--- SOURCE DATA ---

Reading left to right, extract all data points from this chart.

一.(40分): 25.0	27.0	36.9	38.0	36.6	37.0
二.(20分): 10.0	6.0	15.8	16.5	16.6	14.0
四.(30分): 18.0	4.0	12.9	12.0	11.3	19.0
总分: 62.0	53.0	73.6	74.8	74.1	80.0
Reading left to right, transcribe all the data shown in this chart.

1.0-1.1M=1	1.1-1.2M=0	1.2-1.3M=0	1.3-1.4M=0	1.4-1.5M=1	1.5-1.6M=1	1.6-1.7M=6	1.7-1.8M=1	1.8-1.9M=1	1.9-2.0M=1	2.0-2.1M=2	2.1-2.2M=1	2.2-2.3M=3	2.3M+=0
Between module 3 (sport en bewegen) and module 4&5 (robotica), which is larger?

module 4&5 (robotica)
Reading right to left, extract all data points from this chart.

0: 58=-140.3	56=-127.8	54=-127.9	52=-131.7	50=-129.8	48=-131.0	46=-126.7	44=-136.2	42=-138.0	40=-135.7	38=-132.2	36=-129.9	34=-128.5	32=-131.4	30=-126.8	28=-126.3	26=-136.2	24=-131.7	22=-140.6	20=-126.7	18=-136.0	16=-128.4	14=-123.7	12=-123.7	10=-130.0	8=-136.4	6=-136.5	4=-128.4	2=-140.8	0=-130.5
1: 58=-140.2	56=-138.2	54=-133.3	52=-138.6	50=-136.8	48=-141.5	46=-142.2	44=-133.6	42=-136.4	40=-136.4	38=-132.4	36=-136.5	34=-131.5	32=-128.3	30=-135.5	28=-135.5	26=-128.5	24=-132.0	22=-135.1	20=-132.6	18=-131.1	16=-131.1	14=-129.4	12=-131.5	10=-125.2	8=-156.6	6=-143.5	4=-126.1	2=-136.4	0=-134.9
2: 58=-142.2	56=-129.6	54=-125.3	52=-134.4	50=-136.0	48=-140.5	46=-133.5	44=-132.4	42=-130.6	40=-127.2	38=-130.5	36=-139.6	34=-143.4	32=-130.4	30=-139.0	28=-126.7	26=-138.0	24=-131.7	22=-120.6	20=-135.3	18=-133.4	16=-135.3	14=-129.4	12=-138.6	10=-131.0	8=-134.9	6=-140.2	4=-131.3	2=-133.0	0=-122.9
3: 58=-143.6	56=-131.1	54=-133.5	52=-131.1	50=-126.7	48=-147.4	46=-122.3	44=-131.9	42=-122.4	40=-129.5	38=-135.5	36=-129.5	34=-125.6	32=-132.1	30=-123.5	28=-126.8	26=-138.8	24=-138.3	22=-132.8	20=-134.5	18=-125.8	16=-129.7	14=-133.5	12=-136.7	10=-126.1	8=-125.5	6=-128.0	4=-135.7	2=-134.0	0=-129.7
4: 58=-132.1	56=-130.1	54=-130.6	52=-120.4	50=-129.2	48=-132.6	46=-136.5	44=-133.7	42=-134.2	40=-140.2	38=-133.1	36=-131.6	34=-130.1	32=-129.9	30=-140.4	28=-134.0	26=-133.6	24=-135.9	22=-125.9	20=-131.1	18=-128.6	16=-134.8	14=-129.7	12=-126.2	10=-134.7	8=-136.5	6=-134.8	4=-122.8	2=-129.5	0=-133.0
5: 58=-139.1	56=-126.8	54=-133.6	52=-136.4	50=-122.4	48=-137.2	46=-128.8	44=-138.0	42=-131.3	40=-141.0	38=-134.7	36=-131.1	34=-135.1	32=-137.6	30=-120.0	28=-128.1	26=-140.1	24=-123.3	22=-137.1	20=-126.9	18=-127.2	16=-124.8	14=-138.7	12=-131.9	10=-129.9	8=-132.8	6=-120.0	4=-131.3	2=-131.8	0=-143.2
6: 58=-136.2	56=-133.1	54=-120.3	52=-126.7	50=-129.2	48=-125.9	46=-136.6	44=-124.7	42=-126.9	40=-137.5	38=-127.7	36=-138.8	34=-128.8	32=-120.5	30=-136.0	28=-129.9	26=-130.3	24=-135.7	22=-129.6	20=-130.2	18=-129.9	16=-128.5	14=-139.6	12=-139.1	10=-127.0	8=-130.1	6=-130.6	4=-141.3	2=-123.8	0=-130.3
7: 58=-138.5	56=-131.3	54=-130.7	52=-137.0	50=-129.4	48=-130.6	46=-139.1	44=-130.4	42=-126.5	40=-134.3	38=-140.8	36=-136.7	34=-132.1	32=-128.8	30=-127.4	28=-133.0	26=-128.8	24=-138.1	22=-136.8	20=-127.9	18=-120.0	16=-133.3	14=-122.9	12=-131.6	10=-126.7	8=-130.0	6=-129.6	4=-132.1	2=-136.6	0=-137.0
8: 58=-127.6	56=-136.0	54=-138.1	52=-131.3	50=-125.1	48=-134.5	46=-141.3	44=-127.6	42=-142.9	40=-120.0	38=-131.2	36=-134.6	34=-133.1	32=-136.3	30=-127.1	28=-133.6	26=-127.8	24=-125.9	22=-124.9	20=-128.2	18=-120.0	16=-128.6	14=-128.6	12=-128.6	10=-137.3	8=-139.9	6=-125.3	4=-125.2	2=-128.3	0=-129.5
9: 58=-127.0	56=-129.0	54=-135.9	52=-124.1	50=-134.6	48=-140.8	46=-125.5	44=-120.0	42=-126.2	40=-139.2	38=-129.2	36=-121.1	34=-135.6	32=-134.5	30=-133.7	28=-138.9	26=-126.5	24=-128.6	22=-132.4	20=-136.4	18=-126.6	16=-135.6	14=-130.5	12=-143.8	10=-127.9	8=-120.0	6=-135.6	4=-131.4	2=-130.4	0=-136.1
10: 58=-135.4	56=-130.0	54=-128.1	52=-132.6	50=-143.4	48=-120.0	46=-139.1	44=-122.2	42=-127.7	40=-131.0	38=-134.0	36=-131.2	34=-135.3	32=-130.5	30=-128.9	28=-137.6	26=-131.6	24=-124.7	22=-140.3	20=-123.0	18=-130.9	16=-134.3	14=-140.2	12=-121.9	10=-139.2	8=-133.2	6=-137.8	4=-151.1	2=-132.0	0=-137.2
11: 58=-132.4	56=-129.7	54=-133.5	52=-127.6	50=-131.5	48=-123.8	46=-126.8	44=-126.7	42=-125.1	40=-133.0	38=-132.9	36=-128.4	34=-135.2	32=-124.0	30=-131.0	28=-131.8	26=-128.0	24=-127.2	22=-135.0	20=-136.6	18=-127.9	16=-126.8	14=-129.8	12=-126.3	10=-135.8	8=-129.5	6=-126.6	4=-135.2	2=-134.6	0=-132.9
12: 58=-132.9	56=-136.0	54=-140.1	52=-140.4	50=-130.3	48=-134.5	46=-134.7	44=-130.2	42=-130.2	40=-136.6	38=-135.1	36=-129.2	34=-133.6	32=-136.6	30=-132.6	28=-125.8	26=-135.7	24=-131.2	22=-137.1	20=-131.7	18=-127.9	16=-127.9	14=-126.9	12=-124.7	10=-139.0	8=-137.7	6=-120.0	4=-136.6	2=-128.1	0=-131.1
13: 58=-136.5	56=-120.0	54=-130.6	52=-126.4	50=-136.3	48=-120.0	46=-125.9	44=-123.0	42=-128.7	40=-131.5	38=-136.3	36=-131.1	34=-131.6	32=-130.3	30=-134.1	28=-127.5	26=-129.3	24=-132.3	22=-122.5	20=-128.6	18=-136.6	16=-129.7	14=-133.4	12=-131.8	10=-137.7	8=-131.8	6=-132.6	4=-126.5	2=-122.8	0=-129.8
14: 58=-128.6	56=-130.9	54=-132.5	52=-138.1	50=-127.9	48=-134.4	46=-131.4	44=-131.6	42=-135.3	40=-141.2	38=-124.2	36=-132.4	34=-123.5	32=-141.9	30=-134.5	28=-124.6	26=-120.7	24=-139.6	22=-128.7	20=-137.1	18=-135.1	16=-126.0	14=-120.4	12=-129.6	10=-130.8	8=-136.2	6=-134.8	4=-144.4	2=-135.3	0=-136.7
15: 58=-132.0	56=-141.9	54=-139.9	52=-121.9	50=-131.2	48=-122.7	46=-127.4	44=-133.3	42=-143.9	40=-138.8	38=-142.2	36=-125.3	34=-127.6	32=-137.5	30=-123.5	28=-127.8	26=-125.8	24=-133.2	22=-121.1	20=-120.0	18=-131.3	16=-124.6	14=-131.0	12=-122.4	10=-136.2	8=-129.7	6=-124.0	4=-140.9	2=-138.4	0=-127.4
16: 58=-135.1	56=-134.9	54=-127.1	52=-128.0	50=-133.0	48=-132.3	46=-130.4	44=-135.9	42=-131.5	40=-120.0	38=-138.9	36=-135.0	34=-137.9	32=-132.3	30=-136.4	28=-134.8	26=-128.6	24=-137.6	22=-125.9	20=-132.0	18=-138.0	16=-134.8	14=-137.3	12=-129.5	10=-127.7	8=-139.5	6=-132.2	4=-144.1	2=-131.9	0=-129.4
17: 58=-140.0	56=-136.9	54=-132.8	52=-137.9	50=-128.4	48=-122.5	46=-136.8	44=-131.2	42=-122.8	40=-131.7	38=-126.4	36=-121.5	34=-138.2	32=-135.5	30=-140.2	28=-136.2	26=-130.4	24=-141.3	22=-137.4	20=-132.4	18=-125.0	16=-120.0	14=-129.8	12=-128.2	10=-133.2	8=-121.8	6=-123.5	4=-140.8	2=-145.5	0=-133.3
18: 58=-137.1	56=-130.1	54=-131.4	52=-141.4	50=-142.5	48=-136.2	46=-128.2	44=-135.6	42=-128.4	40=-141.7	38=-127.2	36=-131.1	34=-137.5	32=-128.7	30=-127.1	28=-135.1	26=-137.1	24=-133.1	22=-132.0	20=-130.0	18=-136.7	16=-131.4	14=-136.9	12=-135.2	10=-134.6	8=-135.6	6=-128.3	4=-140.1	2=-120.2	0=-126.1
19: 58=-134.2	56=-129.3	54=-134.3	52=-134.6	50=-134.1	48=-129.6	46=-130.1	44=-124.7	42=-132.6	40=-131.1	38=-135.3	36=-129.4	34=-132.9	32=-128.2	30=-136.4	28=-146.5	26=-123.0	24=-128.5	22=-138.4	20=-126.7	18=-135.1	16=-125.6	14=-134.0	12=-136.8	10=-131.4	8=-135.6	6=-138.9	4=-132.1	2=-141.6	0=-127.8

---

*TO-DO ITEM:*
Copy the records verbatim, starting at their first line and ending with the line that contains "Reading right to".

*SOLUTION FOR THIS TASK:*
Reading left to right, extract all data points from this chart.

一.(40分): 25.0	27.0	36.9	38.0	36.6	37.0
二.(20分): 10.0	6.0	15.8	16.5	16.6	14.0
四.(30分): 18.0	4.0	12.9	12.0	11.3	19.0
总分: 62.0	53.0	73.6	74.8	74.1	80.0
Reading left to right, transcribe all the data shown in this chart.

1.0-1.1M=1	1.1-1.2M=0	1.2-1.3M=0	1.3-1.4M=0	1.4-1.5M=1	1.5-1.6M=1	1.6-1.7M=6	1.7-1.8M=1	1.8-1.9M=1	1.9-2.0M=1	2.0-2.1M=2	2.1-2.2M=1	2.2-2.3M=3	2.3M+=0
Between module 3 (sport en bewegen) and module 4&5 (robotica), which is larger?

module 4&5 (robotica)
Reading right to left, extract all data points from this chart.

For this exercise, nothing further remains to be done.